Back in the config/horizon.php file, scroll down to environments. By default, there are 2 entries: production and local. When you have a staging environment on the same server, add another entry for this staging environment. The most important thing is that the key of the environment (e.g. stage), corresponds to the value for APP_ENV in your .env file.
For each entry, there’s an attribute ‘queue’. This is the name of the queue that horizon should handle for this specific application. It’s good practice to use different queues for each app. Make sure that you put jobs in a queue that is actually handled by Horizon. I know this sounds obvious, but I initially overlooked this and it took me quite some time to figure out why my jobs weren’t running.
To use Horizon, you have to use Redis as a queue driver. The configuration for queues can be found in config/queue.php. First, you have to set the queue connection, which is set to ‘sync’ by default. Change this by adding the following entry to the .env file: QUEUE_CONNECTION=redis.
Next, go to the connections/redis section. Here you can specify the default queue for redis, by adding a REDIS_QUEUE variable to the .env file. Set this variable to (one of) the queue names that horizon will handle for that application.
Redis makes use of databases and it would be good to use a different database for each application on the server. Open the config/database.php file and scroll down to the redis section. Here, you can change the redis database that is used. Just add a REDIS_DB parameter to the .env file. A redis database is defined by a number ranging from 0 to 15. Choose a number that is not in use by one of the other apps on the same server.
Now, you’re ready to safely run this app on a server with multiple apps that all use Horizon. The next step is to deploy the app.
Deployment using Laravel Forge
In order to run Horizon on a server that is managed by Laravel Forge, you have to do two things. First, go to the daemons section and create a new daemon. The command will be ‘php artisan horizon’, the user will be ‘forge’ and the directory should be the root of your project.

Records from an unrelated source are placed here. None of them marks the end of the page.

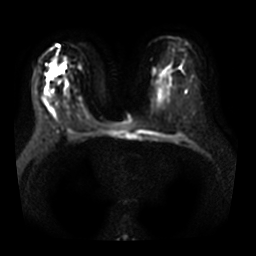
Breast MRI, one axial slice. Slice 19 of 32 in the series (ordered by position). Diffusion-weighted series; image 2 of 4 stored at this slice position (different b-values; order by instance number). 3 T. 5 mm slice thickness. 256 × 256 image matrix, field of view 350 × 350 mm. Female patient.
Annotated regions visible in this slice (outlined manually by an expert reader):
- tumour on diffusion-weighted imaging: bounding box (x1, y1, x2, y2) in pixels: (48, 68, 55, 79)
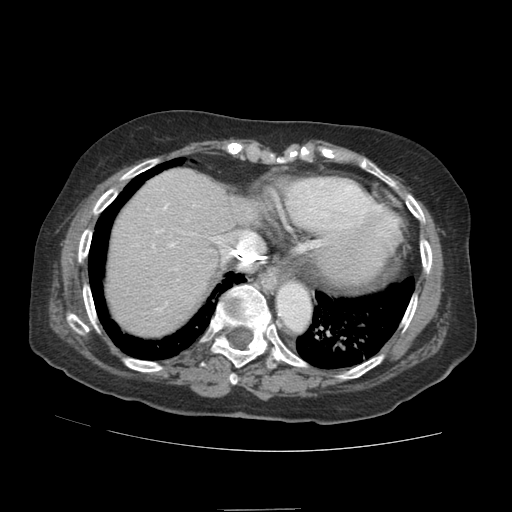
Contrast-enhanced abdominal CT (liver protocol), one axial slice. Position 76 of 89 along the scan axis. Reconstruction kernel STANDARD. 140 kVp. Soft-tissue window (W 400 / L 40 HU). 2.5 mm slice thickness. 512 × 512 image matrix. From the clinical record (not read from this slice): diagnosis: hepatocellular carcinoma (patient treated with transarterial chemoembolisation; whether this scan precedes or follows treatment is not stated here); TNM stage (as recorded): Stage-II; Child-Pugh class: A; tumour differentiation: moderately differentiated.
Annotated regions visible in this slice (semi-automatically segmented with operator editing):
- abdominal aorta: bounding box (x1, y1, x2, y2) in pixels: (277, 283, 310, 331)
- liver parenchyma outside the tumour (the mass and vessels are separate outlines, so this box may not span the whole liver): (106, 168, 259, 336)
- portal vein: (152, 204, 222, 270)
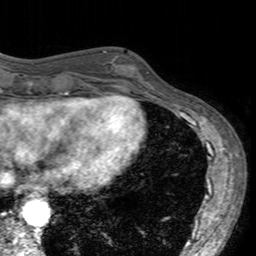
Breast MRI (dynamic contrast-enhanced), one axial slice; position 51 of 160 along the scan axis; cropped to one breast; dynamic contrast-enhanced series, time point 2 of 7 at this slice position (early post-contrast); 3 T; TE 2.4 ms, TR 4.6 ms; 1 mm slice thickness; 256 × 256 image matrix. Female patient.
Outlined on this slice (semi-automatically segmented with operator editing):
- enhancing-tissue mask used for the functional tumour volume (all voxels passing the contrast-enhancement thresholds inside the analysis volume; usually the tumour): bounding box (x1, y1, x2, y2) in pixels: (101, 51, 151, 96)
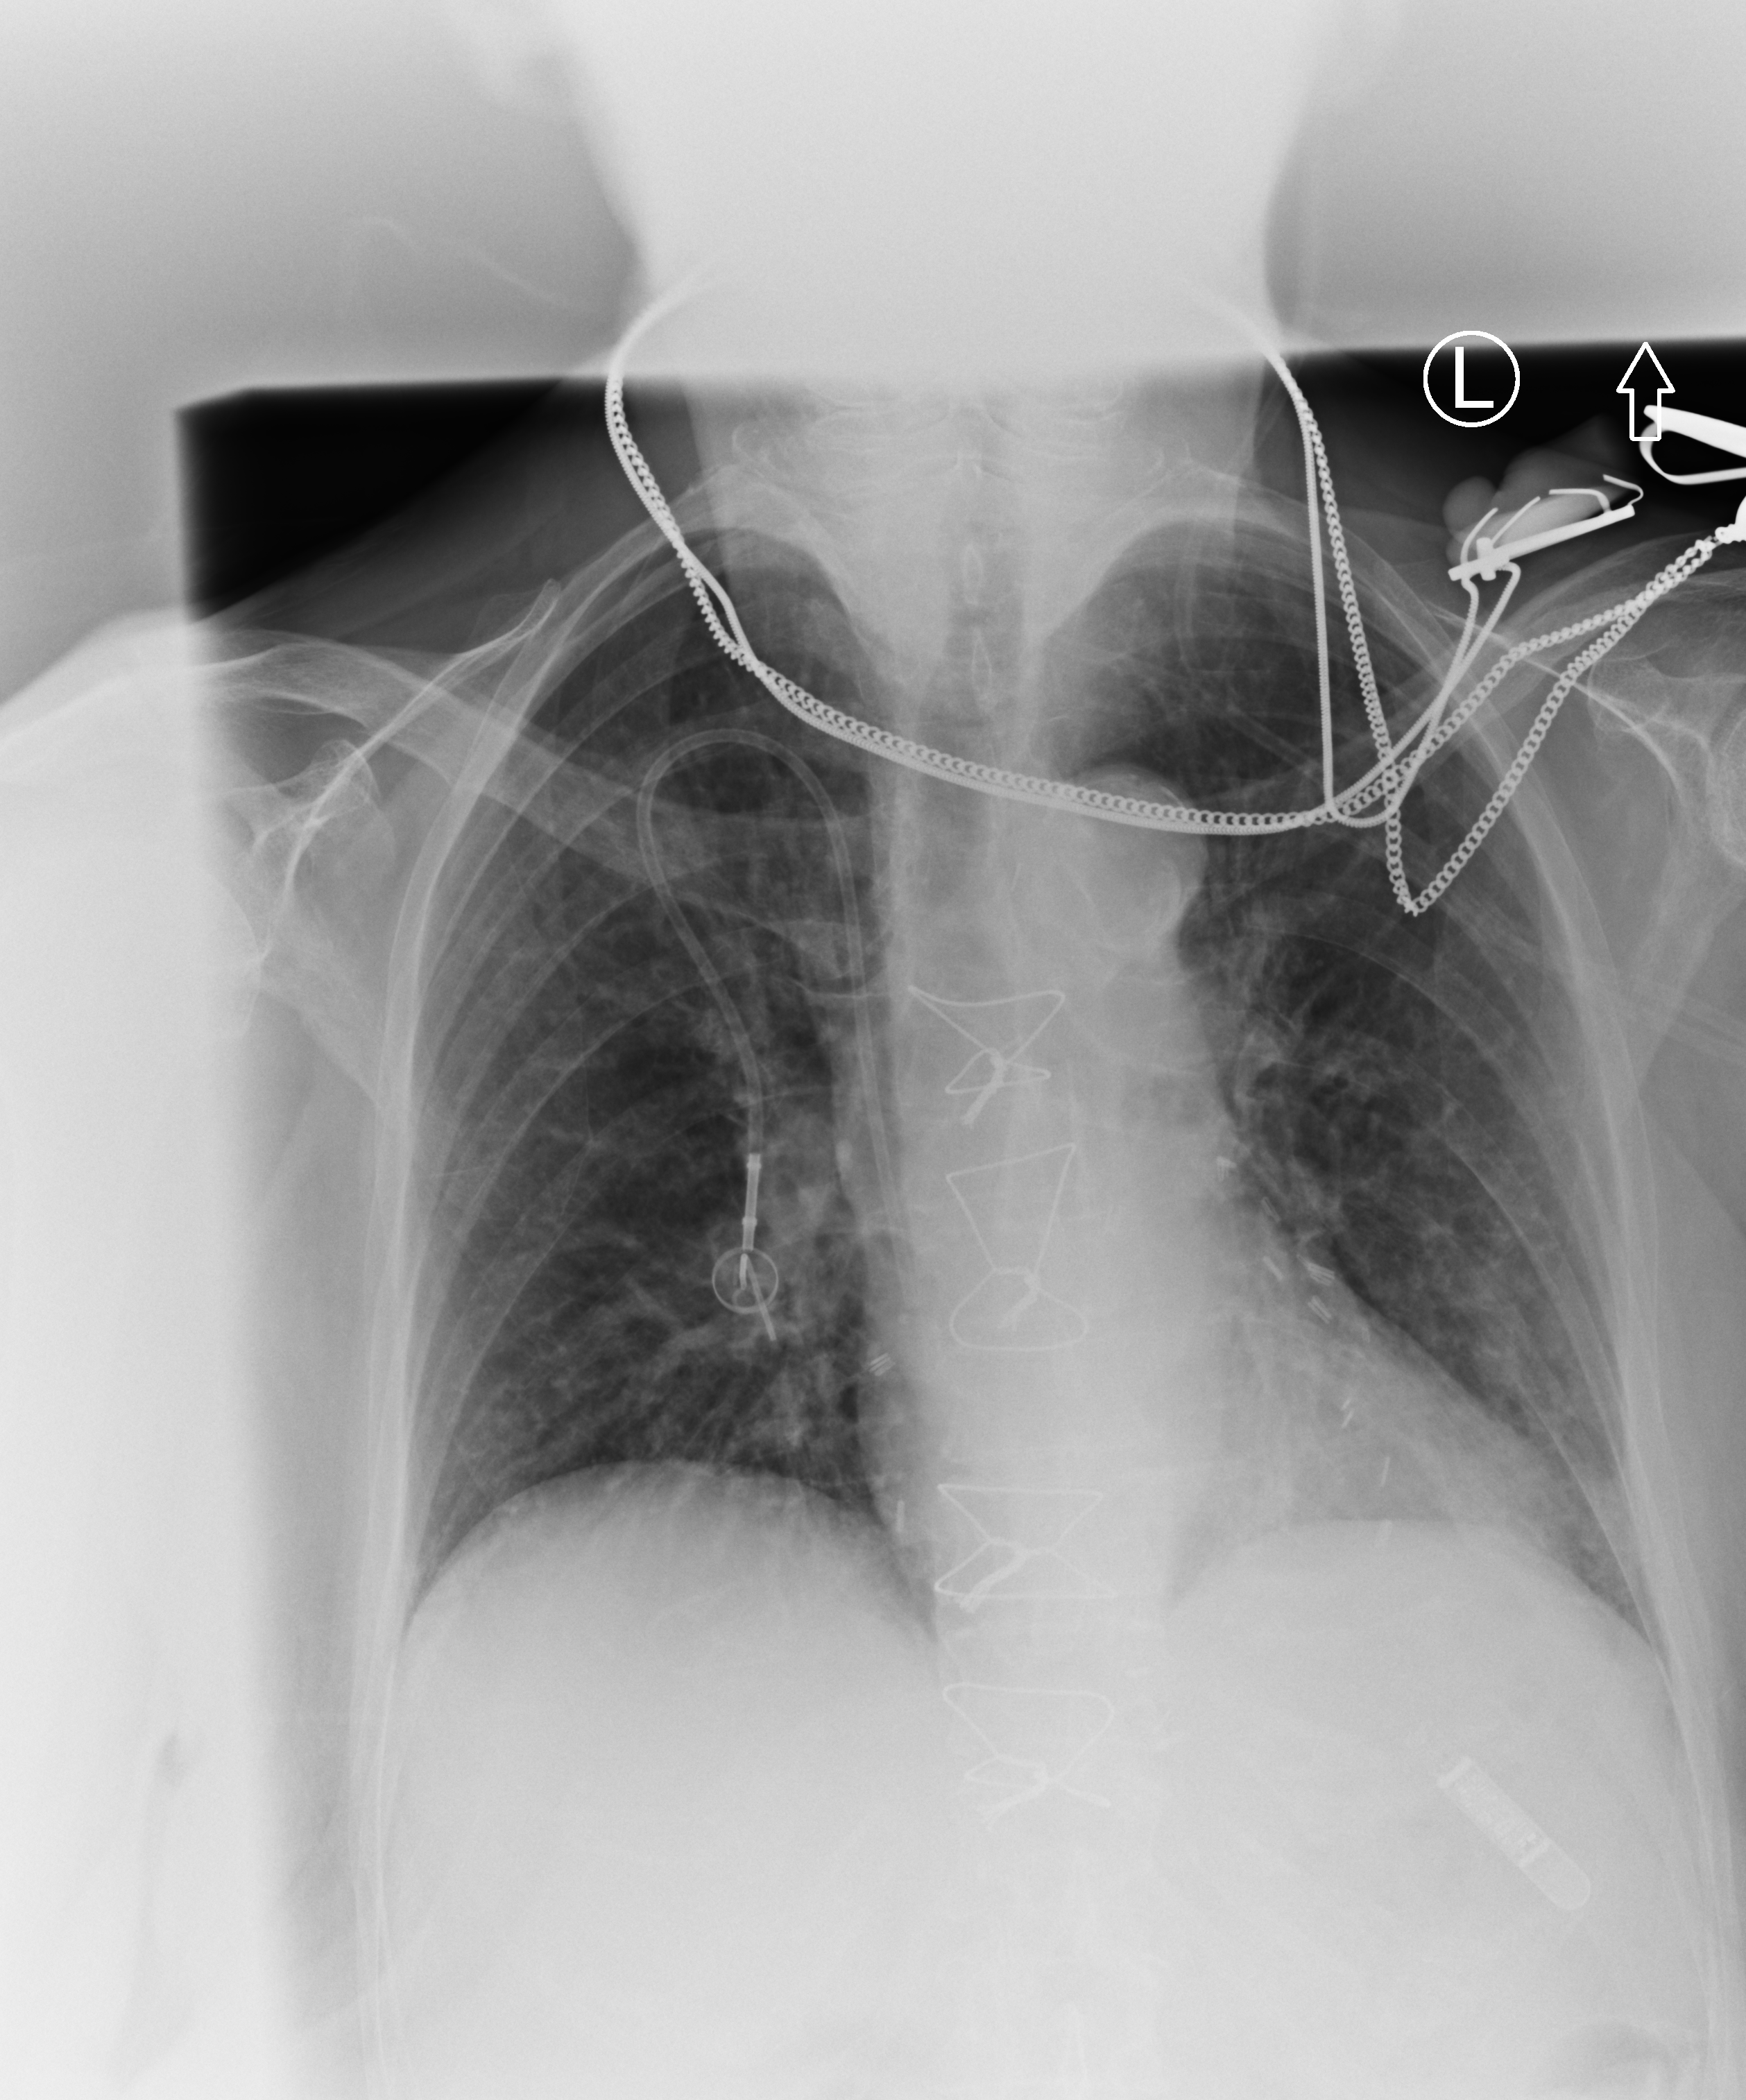
Chest X-ray (portable); anteroposterior (AP) projection. Patient hospitalised with COVID-19; female, aged 75–90 years.
Hospital-stay facts (about this admission, not read from this image; timing relative to this image not recorded): chronic kidney disease (admission record): no; length of hospital stay: 7 days.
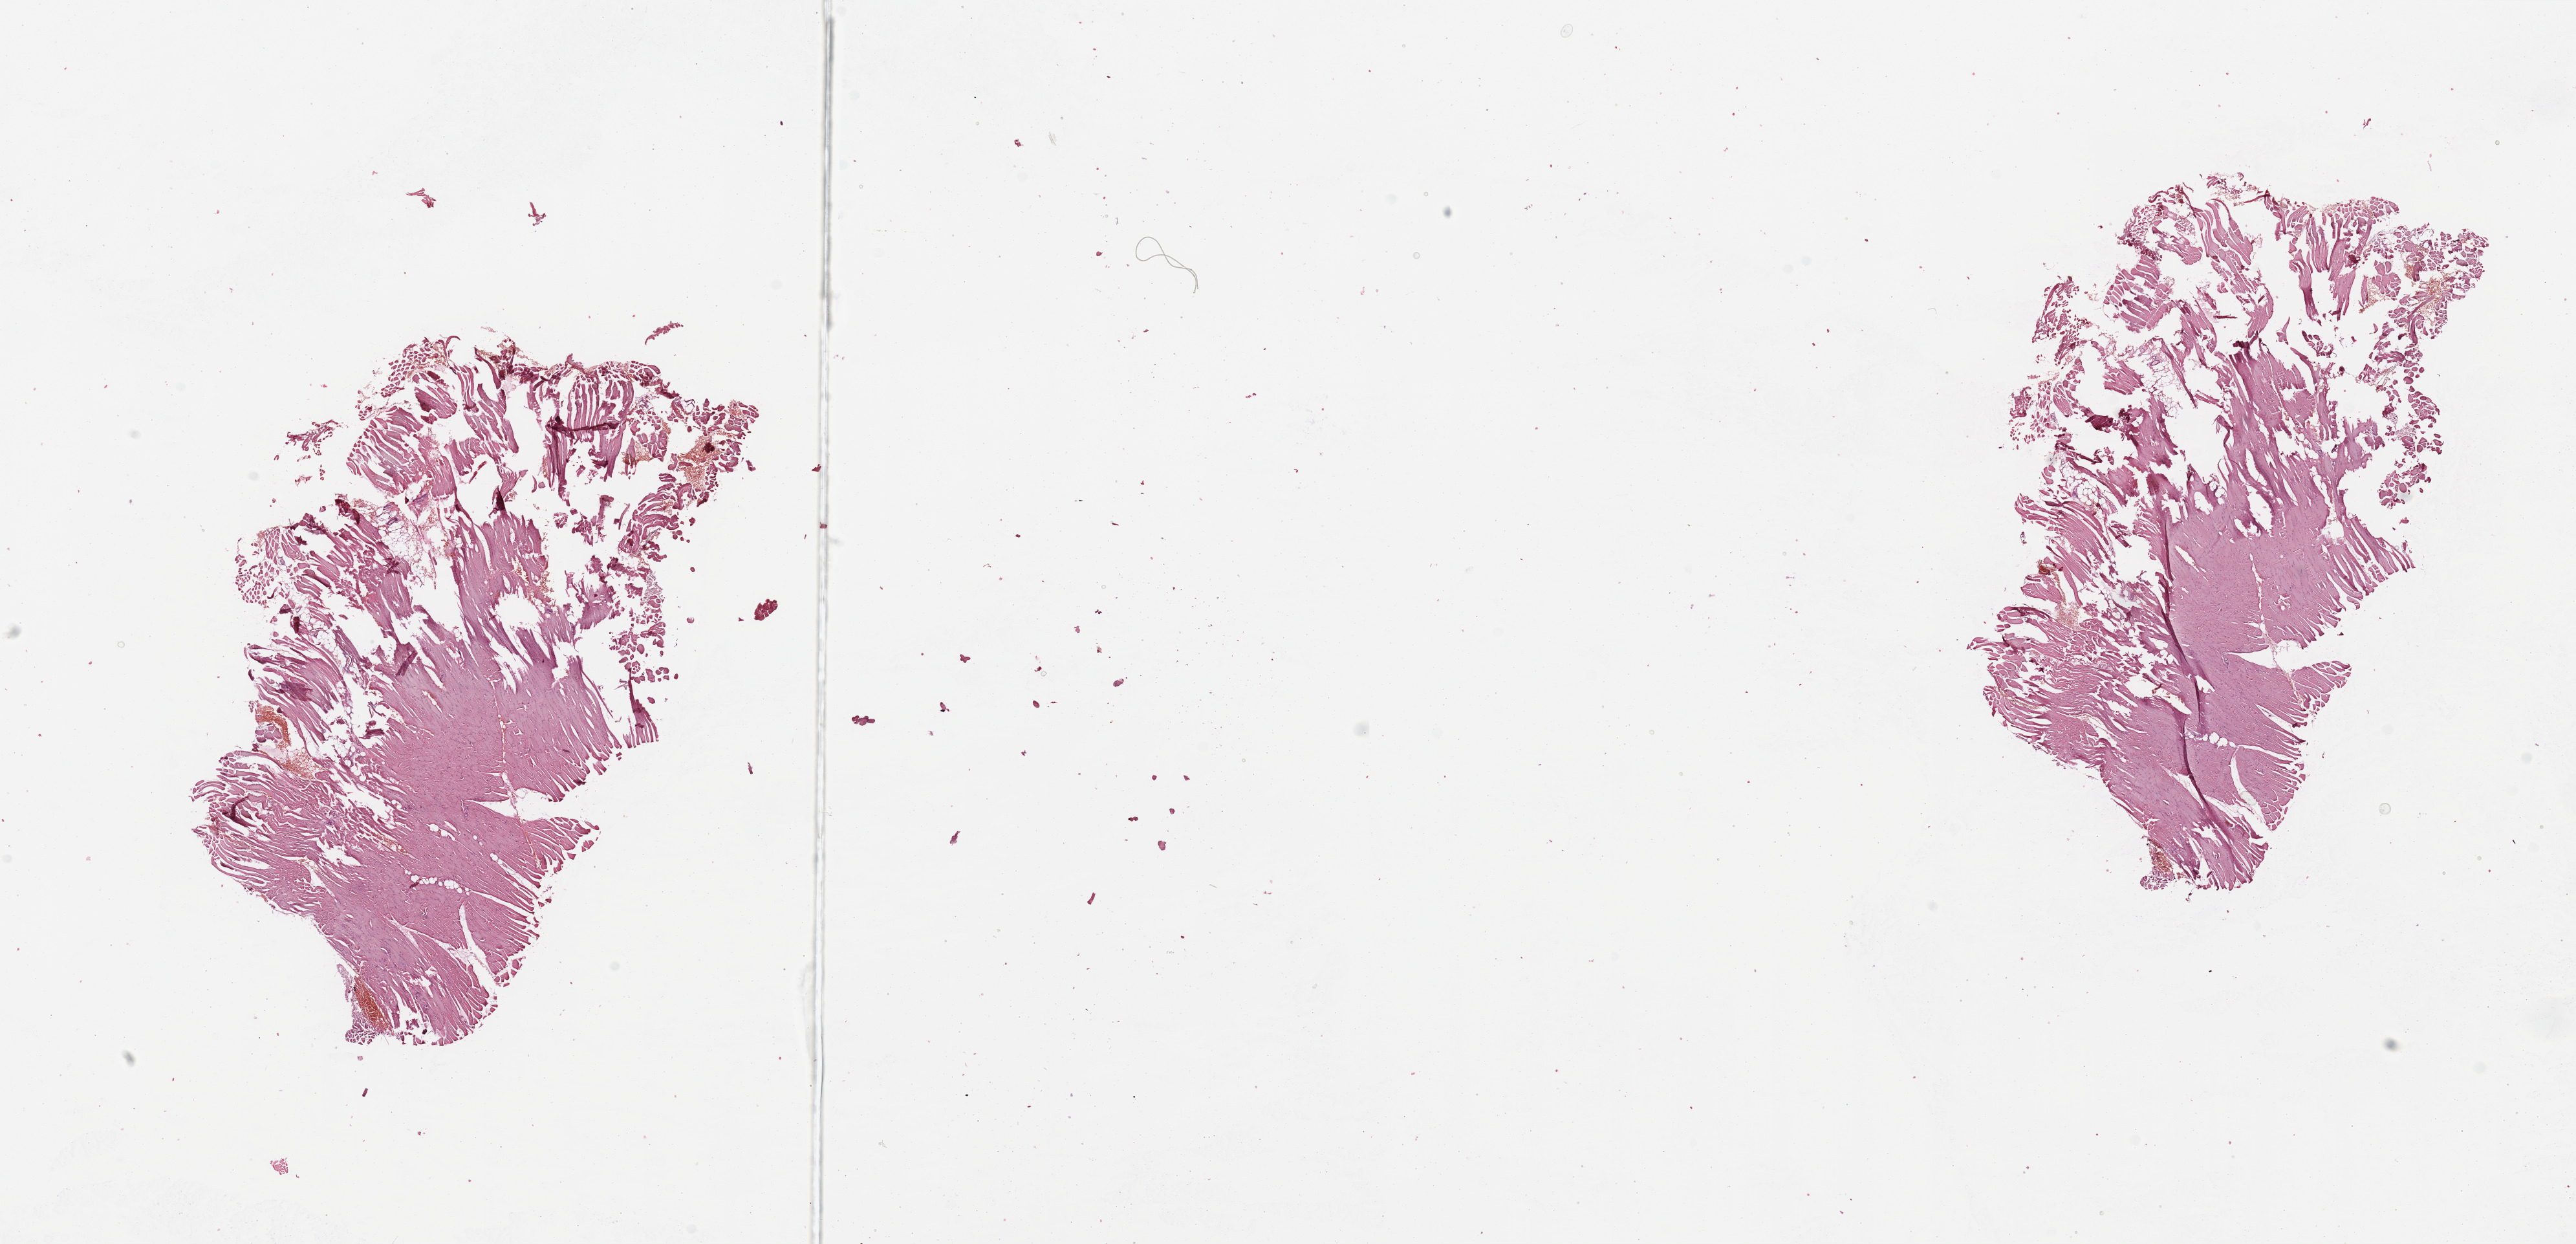
Whole-slide histology image, H&E — shown as a low-resolution overview of the whole scanned area (about 31.5 x 15.2 mm, slide scanned at 20x); normal (non-tumour) tissue sample. Patient: female, age 52 years.
- this section: normal (non-tumour) tissue from the same patient
- patient diagnosis (cohort enrolment): sarcoma (site not recorded at cohort level)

Forge will then configure supervisor to make sure that this command always keeps running. This also means that after deployment of a new version, you have to terminate horizon to make sure that changes in the code are picked up by the daemon. Therefore, add the following line to your deploy script: php artisan horizon:terminate.
Deployment using Envoyer
If you deploy your app using Envoyer, the setup is slightly different. The horizon:terminate command should be added as a deployment hook. Go to the deployment hooks section and add a new hook after the ‘activate new release’ hook. Run the hook as ‘forge’ and use the following script:
php artisan horizon:terminate
Next, go to Forge and navigate to the daemons section of the corresponding server. The command that should be run is ‘php artisan horizon’, but the path is different compared to deployment without Envoyer. It should be the path where the artisan file is located, which is likely: /home/forge/domainname/envoyer/current. Save the daemon and you’re done.
Running queues for multiple applications on the same server is easy using Laravel Horizon. All you need is the correct configuration and you’re ready to go.